**Data to use**:
======

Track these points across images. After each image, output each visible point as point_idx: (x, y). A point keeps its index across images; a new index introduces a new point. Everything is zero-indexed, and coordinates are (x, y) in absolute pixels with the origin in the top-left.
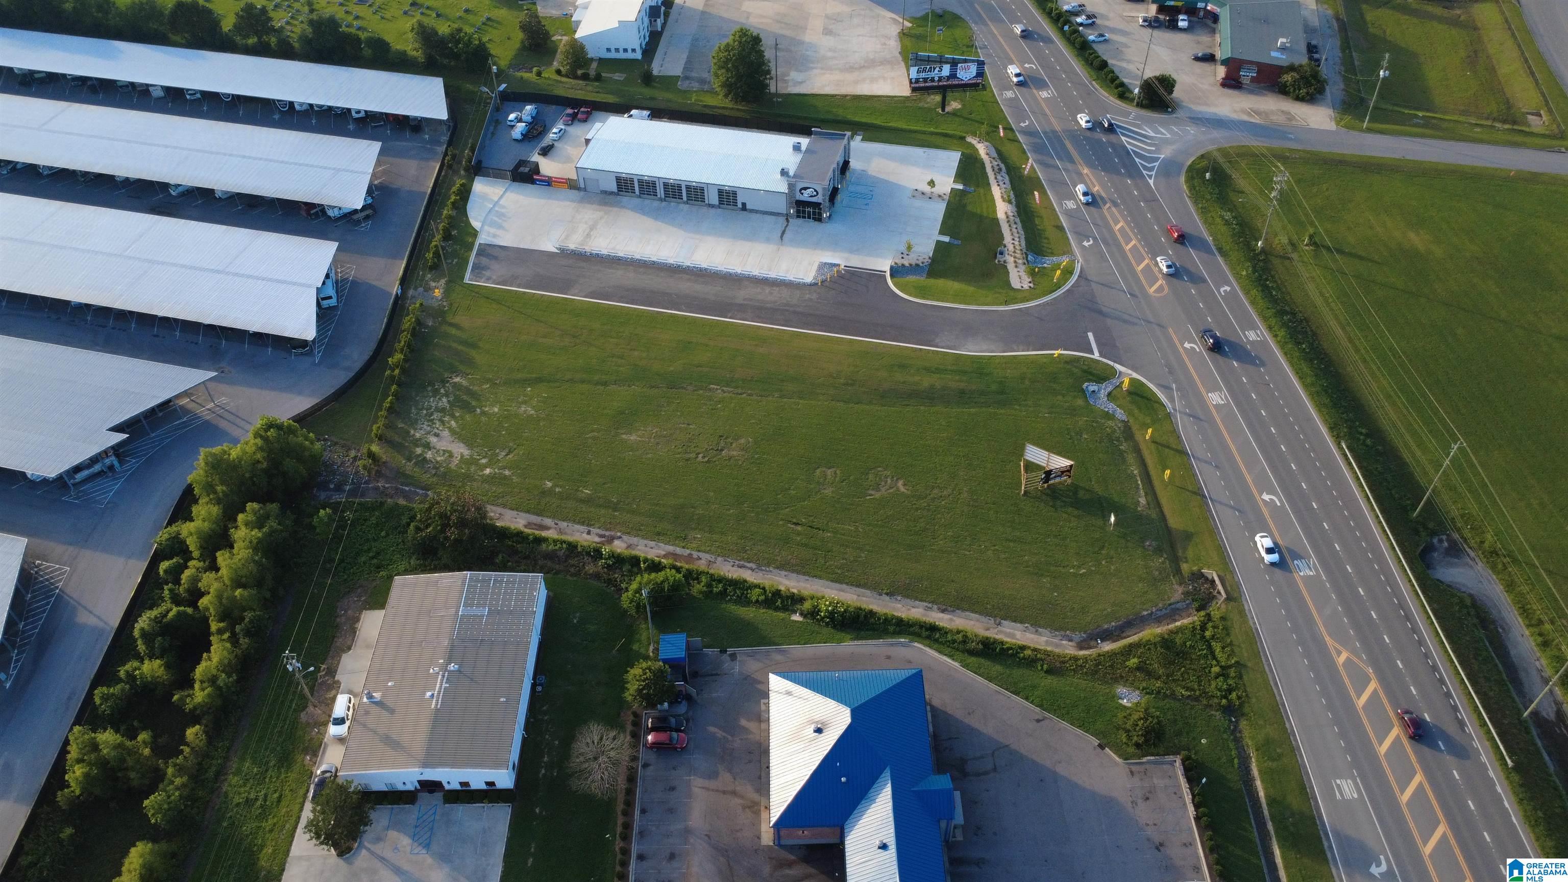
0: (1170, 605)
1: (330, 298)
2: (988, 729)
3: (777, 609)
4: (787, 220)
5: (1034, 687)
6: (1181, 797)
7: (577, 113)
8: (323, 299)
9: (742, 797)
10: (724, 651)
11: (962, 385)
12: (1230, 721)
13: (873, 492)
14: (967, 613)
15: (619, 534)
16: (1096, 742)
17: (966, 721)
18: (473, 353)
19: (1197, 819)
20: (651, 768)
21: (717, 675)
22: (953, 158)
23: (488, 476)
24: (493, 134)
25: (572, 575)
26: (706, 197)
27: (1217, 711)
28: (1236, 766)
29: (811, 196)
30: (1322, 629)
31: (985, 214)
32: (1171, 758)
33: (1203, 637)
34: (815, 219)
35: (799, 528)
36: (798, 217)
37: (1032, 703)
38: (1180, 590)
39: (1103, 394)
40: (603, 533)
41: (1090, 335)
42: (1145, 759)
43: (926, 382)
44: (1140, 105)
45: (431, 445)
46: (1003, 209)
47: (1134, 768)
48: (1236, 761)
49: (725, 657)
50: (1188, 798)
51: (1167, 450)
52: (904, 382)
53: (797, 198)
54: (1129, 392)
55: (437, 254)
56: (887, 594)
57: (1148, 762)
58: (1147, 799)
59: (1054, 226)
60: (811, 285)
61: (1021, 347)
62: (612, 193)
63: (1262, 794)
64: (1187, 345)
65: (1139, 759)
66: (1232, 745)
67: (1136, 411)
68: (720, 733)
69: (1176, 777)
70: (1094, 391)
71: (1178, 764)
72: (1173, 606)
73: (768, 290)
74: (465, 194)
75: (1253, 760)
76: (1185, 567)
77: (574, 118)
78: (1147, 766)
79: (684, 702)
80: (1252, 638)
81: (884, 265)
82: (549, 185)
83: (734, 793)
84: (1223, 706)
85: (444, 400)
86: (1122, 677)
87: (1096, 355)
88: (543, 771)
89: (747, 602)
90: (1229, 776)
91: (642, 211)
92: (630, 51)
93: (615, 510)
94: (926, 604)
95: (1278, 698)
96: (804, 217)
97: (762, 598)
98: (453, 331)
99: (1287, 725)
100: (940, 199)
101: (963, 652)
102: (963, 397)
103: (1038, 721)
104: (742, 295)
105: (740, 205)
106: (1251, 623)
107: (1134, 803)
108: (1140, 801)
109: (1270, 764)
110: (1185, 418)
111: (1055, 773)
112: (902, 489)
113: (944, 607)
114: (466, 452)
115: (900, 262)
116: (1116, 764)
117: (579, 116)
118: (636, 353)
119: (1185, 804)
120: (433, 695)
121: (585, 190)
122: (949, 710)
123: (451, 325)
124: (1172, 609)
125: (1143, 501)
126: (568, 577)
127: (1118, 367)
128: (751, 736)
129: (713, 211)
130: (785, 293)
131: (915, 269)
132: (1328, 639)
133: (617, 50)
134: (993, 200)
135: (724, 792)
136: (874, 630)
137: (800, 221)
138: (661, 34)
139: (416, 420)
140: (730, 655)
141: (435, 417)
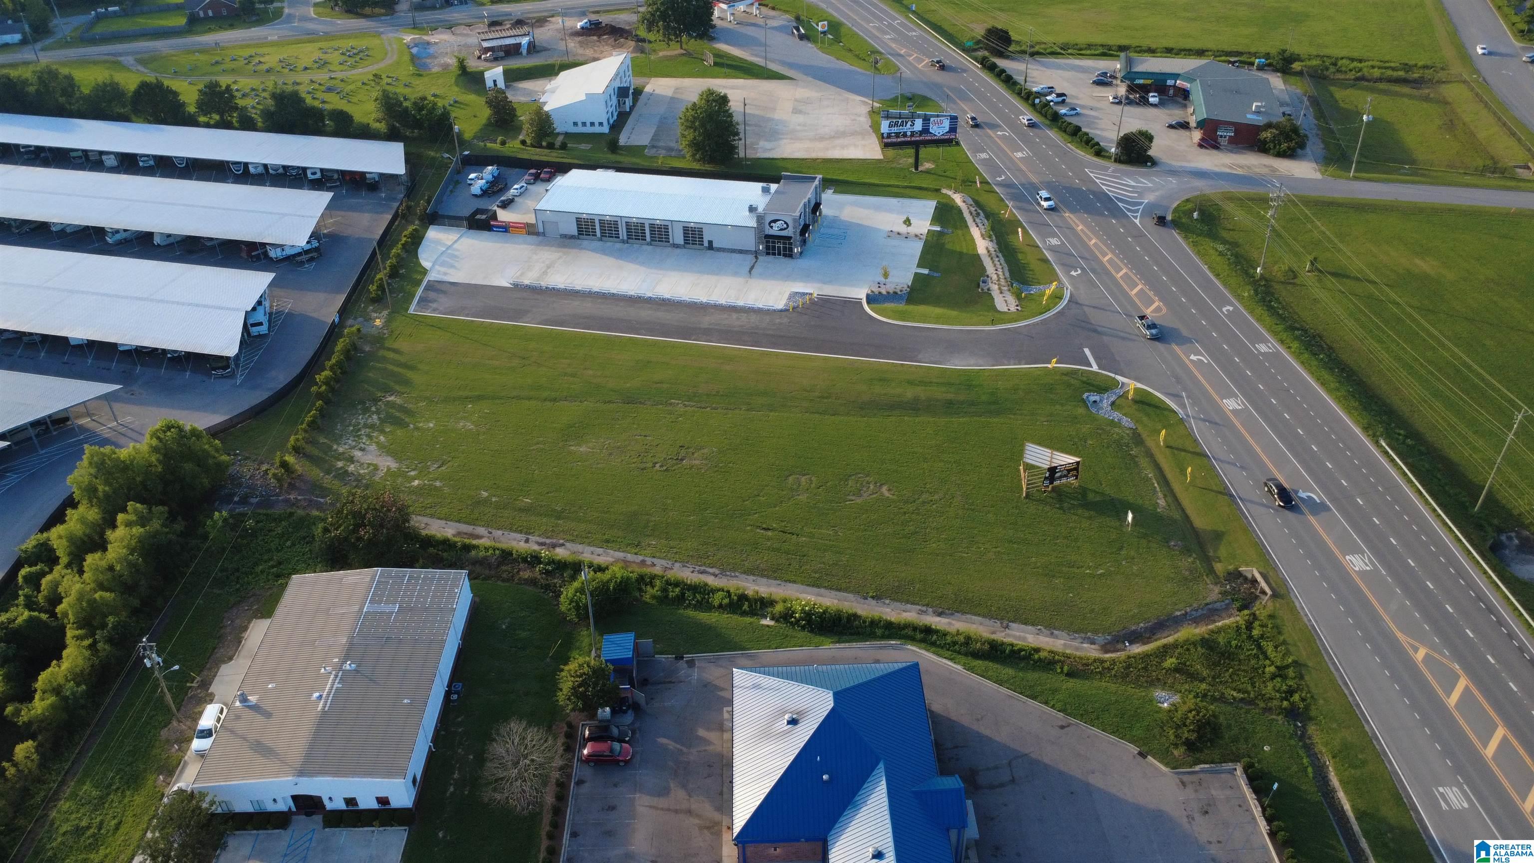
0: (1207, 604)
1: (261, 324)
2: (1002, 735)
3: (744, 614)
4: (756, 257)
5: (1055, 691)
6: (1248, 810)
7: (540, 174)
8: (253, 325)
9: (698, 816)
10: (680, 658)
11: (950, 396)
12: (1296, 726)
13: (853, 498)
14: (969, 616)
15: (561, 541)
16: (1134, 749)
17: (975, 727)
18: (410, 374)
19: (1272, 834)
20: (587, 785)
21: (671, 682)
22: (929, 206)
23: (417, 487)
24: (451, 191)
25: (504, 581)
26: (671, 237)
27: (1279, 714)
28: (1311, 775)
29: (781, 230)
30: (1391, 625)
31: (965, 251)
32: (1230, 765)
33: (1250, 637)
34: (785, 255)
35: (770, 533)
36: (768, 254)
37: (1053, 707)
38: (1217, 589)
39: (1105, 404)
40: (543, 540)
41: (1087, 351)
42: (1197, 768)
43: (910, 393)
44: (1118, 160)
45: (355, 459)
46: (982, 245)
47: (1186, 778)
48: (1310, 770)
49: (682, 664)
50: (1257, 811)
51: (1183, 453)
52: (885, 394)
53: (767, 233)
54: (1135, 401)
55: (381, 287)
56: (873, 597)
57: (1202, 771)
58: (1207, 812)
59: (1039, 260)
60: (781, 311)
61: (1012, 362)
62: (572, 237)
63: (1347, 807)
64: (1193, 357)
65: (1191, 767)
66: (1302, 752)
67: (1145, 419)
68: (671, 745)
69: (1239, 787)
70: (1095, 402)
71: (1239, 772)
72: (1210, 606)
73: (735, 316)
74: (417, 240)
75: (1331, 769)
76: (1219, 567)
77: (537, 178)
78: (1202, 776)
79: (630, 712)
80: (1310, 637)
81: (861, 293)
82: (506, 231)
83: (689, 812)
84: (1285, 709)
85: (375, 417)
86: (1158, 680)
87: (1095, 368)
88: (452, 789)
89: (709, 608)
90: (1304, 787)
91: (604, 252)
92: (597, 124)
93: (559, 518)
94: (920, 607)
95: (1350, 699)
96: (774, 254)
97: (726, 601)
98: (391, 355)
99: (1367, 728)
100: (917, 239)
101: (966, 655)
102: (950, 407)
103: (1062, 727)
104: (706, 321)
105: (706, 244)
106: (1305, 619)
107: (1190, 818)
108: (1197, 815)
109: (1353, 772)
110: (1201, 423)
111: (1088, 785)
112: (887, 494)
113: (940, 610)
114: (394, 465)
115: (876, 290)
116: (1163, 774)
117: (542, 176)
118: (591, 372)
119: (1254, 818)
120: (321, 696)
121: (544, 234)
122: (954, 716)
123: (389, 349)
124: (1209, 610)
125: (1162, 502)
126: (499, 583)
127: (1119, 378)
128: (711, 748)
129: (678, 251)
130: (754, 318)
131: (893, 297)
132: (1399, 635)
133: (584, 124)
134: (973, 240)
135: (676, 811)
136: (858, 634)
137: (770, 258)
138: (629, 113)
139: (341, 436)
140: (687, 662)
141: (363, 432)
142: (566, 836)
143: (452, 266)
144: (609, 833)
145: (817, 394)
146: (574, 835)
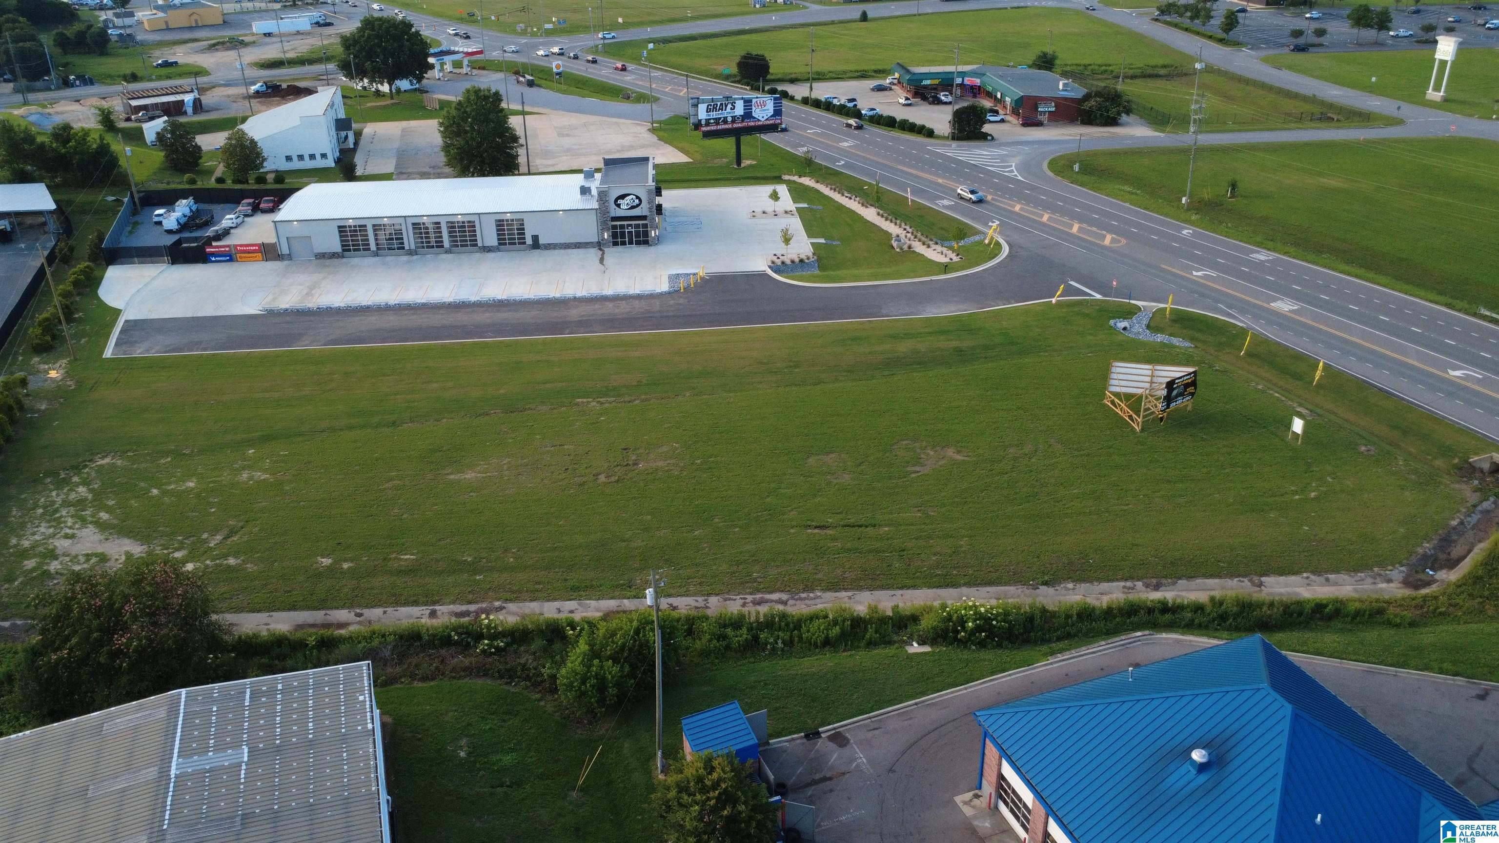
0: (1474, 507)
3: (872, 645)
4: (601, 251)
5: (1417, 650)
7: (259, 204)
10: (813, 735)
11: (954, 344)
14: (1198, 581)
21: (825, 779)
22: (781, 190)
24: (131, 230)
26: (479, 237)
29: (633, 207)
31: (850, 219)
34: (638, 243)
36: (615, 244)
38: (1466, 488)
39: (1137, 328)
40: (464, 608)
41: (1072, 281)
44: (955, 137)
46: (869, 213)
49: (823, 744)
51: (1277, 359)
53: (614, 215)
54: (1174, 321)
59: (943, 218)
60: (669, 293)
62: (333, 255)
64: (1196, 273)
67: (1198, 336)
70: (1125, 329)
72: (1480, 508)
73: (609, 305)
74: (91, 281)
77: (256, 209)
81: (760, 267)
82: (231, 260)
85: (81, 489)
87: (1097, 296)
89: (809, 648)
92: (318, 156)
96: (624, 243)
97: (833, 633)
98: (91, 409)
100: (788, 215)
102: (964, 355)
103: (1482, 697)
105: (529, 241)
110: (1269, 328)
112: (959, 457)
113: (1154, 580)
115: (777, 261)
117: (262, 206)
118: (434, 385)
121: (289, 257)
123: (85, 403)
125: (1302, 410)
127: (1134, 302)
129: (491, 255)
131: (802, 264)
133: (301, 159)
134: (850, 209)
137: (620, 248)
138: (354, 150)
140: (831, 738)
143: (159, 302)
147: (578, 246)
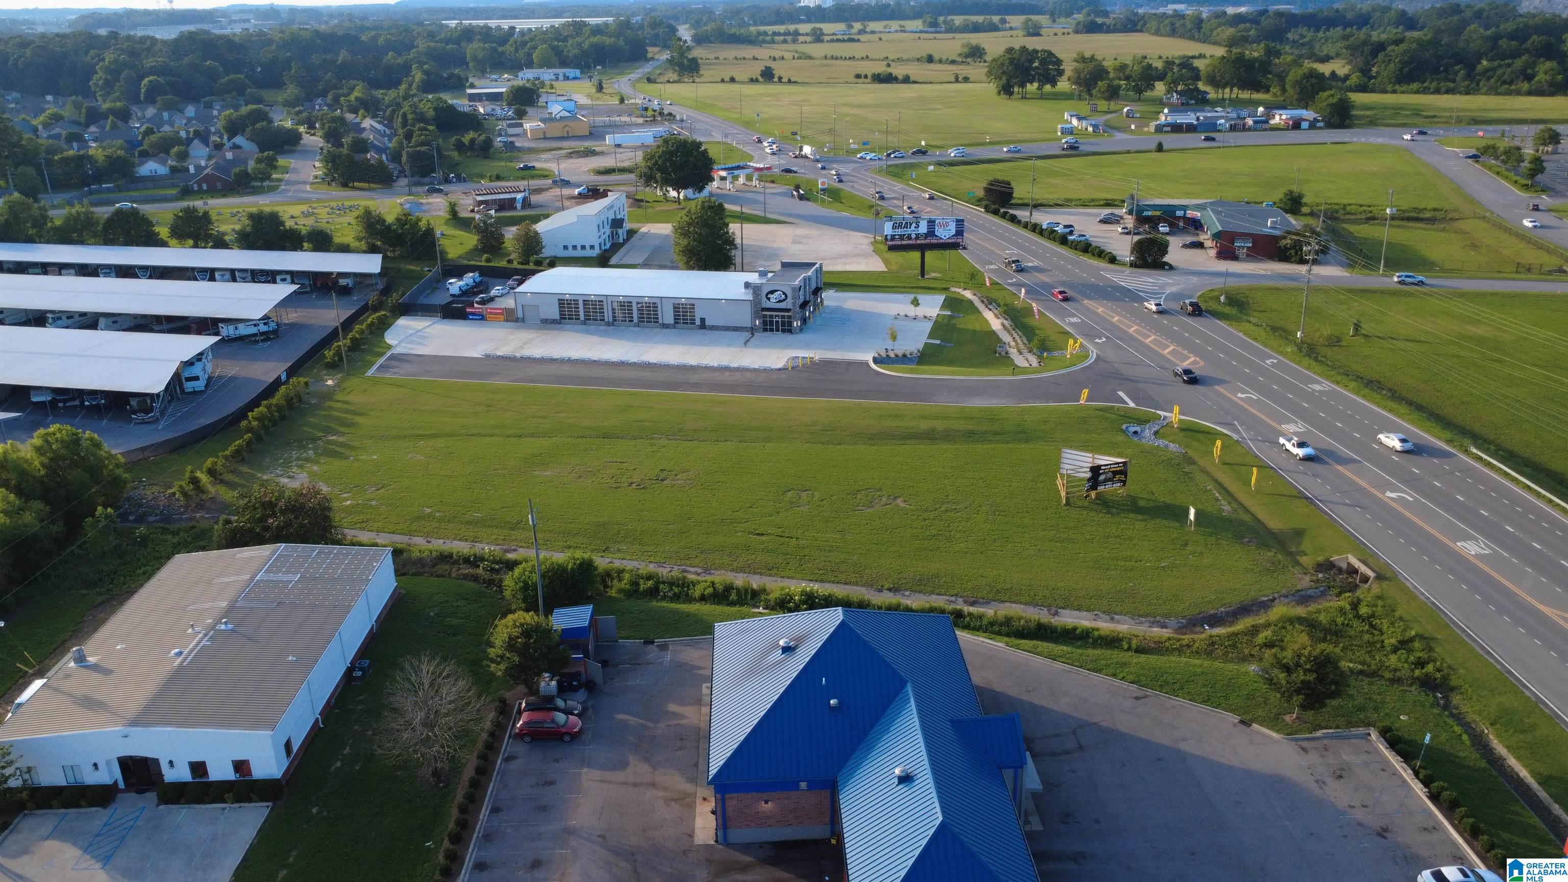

======

Reproduce the rows verbatim, beginning with the line that contains "142: (566, 836)" and continuing through the end of the rows, leaving out the pictures.

**Answer section**:
142: (566, 836)
143: (452, 266)
144: (609, 833)
145: (817, 394)
146: (574, 835)
0: (1474, 507)
3: (872, 645)
4: (601, 251)
5: (1417, 650)
7: (259, 204)
10: (813, 735)
11: (954, 344)
14: (1198, 581)
21: (825, 779)
22: (781, 190)
24: (131, 230)
26: (479, 237)
29: (633, 207)
31: (850, 219)
34: (638, 243)
36: (615, 244)
38: (1466, 488)
39: (1137, 328)
40: (464, 608)
41: (1072, 281)
44: (955, 137)
46: (869, 213)
49: (823, 744)
51: (1277, 359)
53: (614, 215)
54: (1174, 321)
59: (943, 218)
60: (669, 293)
62: (333, 255)
64: (1196, 273)
67: (1198, 336)
70: (1125, 329)
72: (1480, 508)
73: (609, 305)
74: (91, 281)
77: (256, 209)
81: (760, 267)
82: (231, 260)
85: (81, 489)
87: (1097, 296)
89: (809, 648)
92: (318, 156)
96: (624, 243)
97: (833, 633)
98: (91, 409)
100: (788, 215)
102: (964, 355)
103: (1482, 697)
105: (529, 241)
110: (1269, 328)
112: (959, 457)
113: (1154, 580)
115: (777, 261)
117: (262, 206)
118: (434, 385)
121: (289, 257)
123: (85, 403)
125: (1302, 410)
127: (1134, 302)
129: (491, 255)
131: (802, 264)
133: (301, 159)
134: (850, 209)
137: (620, 248)
138: (354, 150)
140: (831, 738)
143: (159, 302)
147: (578, 246)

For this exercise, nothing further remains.